Review concurrency settings
If PRs are slower, reduce worker count for browser suites or separate heavy specs into another job. If one flaky spec is causing churn, quarantine it temporarily and fix the root cause, rather than leaving retries to paper it over.
A quick checklist for pull request test failures
When a PR breaks browser tests, check these in order:
- Event type,
pull_requestvspush - Checkout ref and commit SHA
- Missing secrets or env vars
- Cache hit or miss behavior
- Browser install and dependency versions
- Build artifact consistency
- Worker count and timeouts
- Shared state, test data, and feature flags
- Network dependencies, proxies, or mock services
- Whether the failure reproduces on a minimal isolated run
If you can answer those ten items, you usually know whether the issue is CI environment drift or a real app regression.
When the fix is in the workflow, not the test
A lot of teams assume they should only edit the browser test when it fails. Sometimes that is correct, but often the workflow is the real bug.
Workflow-level fixes include:
- making PR and main jobs use the same install and build steps
- using the same runner image and browser versions
- exporting the same environment variables in both paths
- making caches branch-agnostic where safe
- uploading logs, traces, screenshots, and videos for every failure
- failing fast when required secrets or config values are missing
That last point is important. A missing secret should fail explicitly during setup, not halfway through a browser flow where the symptom looks unrelated.
What good observability looks like for CI browser tests
Good CI browser test output should answer three questions quickly:
- what code ran
- what environment ran it
- what the browser saw when it failed
For GitHub Actions, that usually means collecting:
- job logs
- test runner traces
- screenshots on failure
- browser console output
- network failures
- artifact versions for the app under test
This is where browser automation becomes much more useful than raw pass/fail. The more evidence you collect, the easier it is to distinguish a broken workflow from a broken feature.
Conclusion
When browser tests fail on pull requests but not on main, the root cause is usually hidden in the CI setup: permissions, secrets, caches, checkout behavior, parallelism, or branch-specific logic. The browser is just the place where the mismatch becomes visible.
The most reliable way to fix it is to make PR and main runs as similar as possible, then isolate the differences one by one. Print the context. Compare the jobs.

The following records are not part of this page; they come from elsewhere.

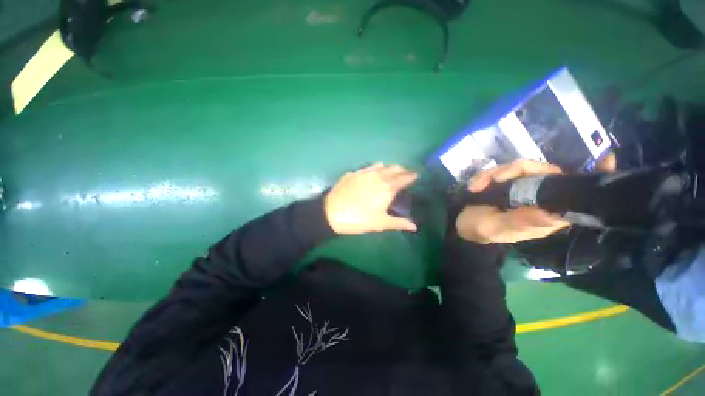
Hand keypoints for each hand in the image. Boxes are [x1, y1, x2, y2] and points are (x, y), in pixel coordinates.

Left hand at [324, 163, 417, 234]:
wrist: (332, 212)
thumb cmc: (359, 219)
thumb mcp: (380, 223)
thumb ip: (399, 223)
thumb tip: (415, 226)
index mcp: (387, 188)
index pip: (403, 178)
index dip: (411, 176)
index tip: (416, 175)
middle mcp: (378, 176)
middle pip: (394, 169)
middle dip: (401, 170)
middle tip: (404, 174)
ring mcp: (364, 173)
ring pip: (381, 165)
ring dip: (389, 167)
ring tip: (391, 172)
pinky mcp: (354, 173)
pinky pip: (368, 167)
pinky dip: (375, 167)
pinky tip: (374, 171)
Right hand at [456, 159, 570, 243]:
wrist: (459, 223)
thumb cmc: (478, 229)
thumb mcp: (495, 227)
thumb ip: (518, 221)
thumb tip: (550, 215)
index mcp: (544, 216)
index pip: (560, 189)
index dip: (544, 178)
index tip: (517, 180)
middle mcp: (539, 200)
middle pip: (539, 171)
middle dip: (510, 172)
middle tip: (489, 180)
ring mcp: (523, 189)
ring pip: (518, 168)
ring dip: (492, 174)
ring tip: (475, 186)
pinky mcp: (509, 183)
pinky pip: (503, 170)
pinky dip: (486, 175)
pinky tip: (474, 185)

Reduce shared state. Keep selectors stable. Use explicit waits. Fail fast when config is missing.
That approach takes more discipline than adding retries, but it gives you a better system. And once your GitHub Actions browser tests stop being branch-sensitive, your team spends less time arguing with CI and more time fixing actual product bugs.
If you want a deeper conceptual backdrop, the fundamentals of software testing, test automation, and continuous integration are worth revisiting with your workflow in mind.